I was in Nice on Bastille Day and am lucky to be alive. I have a byline. But the 84 dead, they have no byline.

Nice,dead,byline

French flags at half mast on the Promenade des Anglais, Nice, France, 16 July 2016. (EPA/Ian Langsdon)

News-Decoder Editor Robert Holloway was in Nice on Bastille Day when a delivery man drove a truck into crowds of revelers, killing 84 people. We published an article last week on Holloway’s experience. Today he examines his feelings in the aftermath of the tragedy.

Two images will not go away. One of a huge white truck, scattering the crowd and hurtling towards us in a clatter of metal.

The other of a family, three or four adults, a small child in a stroller and another, about five years old, getting in the way, to his mother’s irritation. They were at the top of the steps as my wife Sylvie and I climbed up from the beach after watching the Bastille Day fireworks in Nice.

All around us people were chatting in various languages as the fireworks began last Thursday, July 14.

For 25 minutes it continued in a crescendo of whooshes, sparks and color until what the French call the “final bouquet,” a curtain of golden fire descending on the dark waters of the Mediterranean.

The bouquet would have told the truck driver, some two kilometers to the west, that it was time to start his engine, mount the curb onto the Promenade des Anglais — Nice’s long beachfront avenue — and start speeding towards unsuspecting holidaymakers.

Yes, I told the desk editor, we had seen people hit.

By then, Sylvie and I were walking briskly home. Suddenly, about 50 meters away, the truck exploded out of nowhere. Headlights blazing, it weaved from side to side of the Promenade. There was a racket of screeching metal as it smashed into seats, a bicycle stand and the guard rail above the beach.

We had three seconds to throw ourselves to the right into the roadway. The truck thundered past. I put up my left hand to protect my face from a shower of broken glass and plastic.

Shaking with fear, we called our daughter, who was at a party in another part of town, to tell her to stay put.

All around us people were screaming, running. Police sirens began to wail. We rushed to the safety of our daughter’s nearby apartment.

I called Agence France-Presse, where I had spent my career as a journalist, to alert them to the story.

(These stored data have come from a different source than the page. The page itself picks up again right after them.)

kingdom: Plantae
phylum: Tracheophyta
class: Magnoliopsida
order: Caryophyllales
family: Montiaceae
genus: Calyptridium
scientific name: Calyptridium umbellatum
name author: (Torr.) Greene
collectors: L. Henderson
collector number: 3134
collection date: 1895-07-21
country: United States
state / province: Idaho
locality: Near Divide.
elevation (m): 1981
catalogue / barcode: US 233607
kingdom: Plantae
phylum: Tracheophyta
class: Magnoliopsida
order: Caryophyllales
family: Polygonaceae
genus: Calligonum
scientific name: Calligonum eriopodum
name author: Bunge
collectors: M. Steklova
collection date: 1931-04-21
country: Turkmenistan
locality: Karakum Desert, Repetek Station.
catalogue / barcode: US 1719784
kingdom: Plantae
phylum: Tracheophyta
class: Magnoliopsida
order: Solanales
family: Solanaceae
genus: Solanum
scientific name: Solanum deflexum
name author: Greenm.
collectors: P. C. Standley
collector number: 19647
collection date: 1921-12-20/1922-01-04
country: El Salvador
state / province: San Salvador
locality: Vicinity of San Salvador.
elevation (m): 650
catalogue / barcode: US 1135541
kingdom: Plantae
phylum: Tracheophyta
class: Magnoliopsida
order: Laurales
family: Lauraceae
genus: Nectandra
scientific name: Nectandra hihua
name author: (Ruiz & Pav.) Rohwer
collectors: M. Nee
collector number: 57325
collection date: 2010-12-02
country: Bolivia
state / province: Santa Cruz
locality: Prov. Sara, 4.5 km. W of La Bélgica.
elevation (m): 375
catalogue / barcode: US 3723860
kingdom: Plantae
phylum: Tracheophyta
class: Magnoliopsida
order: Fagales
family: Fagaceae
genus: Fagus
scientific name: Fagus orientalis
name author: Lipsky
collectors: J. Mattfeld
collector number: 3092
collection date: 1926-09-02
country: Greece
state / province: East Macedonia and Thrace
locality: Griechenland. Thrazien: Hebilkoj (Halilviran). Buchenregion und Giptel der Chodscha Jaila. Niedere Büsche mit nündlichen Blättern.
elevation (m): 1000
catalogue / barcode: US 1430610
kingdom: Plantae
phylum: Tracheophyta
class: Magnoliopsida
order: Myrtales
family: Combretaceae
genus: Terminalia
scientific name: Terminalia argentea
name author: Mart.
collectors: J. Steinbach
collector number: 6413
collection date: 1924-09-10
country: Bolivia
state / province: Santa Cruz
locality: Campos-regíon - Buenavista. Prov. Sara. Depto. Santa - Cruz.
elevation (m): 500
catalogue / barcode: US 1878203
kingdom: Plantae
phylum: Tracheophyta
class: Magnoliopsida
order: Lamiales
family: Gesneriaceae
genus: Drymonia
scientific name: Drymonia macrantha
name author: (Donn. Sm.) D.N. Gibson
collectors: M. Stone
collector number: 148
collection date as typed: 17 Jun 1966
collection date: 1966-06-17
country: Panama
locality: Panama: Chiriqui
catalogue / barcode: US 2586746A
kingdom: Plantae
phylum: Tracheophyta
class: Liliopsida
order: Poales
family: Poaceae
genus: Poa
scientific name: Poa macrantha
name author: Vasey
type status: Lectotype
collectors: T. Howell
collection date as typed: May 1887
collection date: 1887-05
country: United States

The desk editor asked sensible, professional questions. Could I be sure that the truck driver had not lost control of his vehicle? How fast was the truck going? Had I seen people hit?

In the split second after the truck roared past us, I had certainly seen people thrown left and right. It was possible that some, like us, had the time to jump, but surely some must have been hit. After the truck had passed, Sylvie looked back and saw a body, motionless in a pool of blood.

Yes, I told the desk editor, we had seen people hit.

For the first time, I knew that someone wanted to kill me.

Reporters are supposed to have a sense of detachment, but I had never been in a situation like this.

I lived for three years in Lebanon during the civil war and sometimes had to shelter from gunfire. But even when the Israeli army besieged and bombed Beirut in 1982, I never felt I was a target.

On September 11, 2001, I was eight blocks from New York’s Twin Towers Center when they collapsed.

But in Nice, for the first time, I knew that someone wanted to kill me. Not just me, but my wife and thousands of people who had been happily cheering fireworks on a beach front. Young people like my daughter, older people and families with kids in strollers.

I was so shaken that the following day, when we returned to the Promenade, I could not be sure at which point we had had to dive for safety the previous night.

But the byline worries me.

A couple of hours after I alerted AFP, the editor called to ask if they could use my byline (I retired from AFP earlier this year). I said the information I had given was so scant it hardly merited that, but if they wanted to, it was fine by me.

Recounting the story over and over helped me come to terms with what had happened. Some Post Traumatic Stress Disorder experts say it is what enables reporters to go on doing their job. My delivery became more assured. A BBC interviewer complimented me on my “journalist’s eye.” Friends texted me saying I had been quoted in French newspapers.

I felt a certain professional satisfaction in having broken the story, in reacting quickly and as honestly as I could.

But the byline worries me. It seems to make me the focus of the story.

I am extraordinarily lucky to be alive, but this was not about me. It is about the 84 people who died in Nice, three dozen of whom were still unidentified four days later. They have no byline.


Robert Holloway is News-Decoder Editor. A British-born French citizen, he had a long career at Agence France-Presse as a journalist and editor before becoming director of the AFP Foundation, the international media training arm of the global news agency. He joined AFP in 1988 and served as Sydney bureau chief, foreign editor, head of the English desk in Paris, United Nations correspondent in New York, deputy managing editor and acting editor in chief.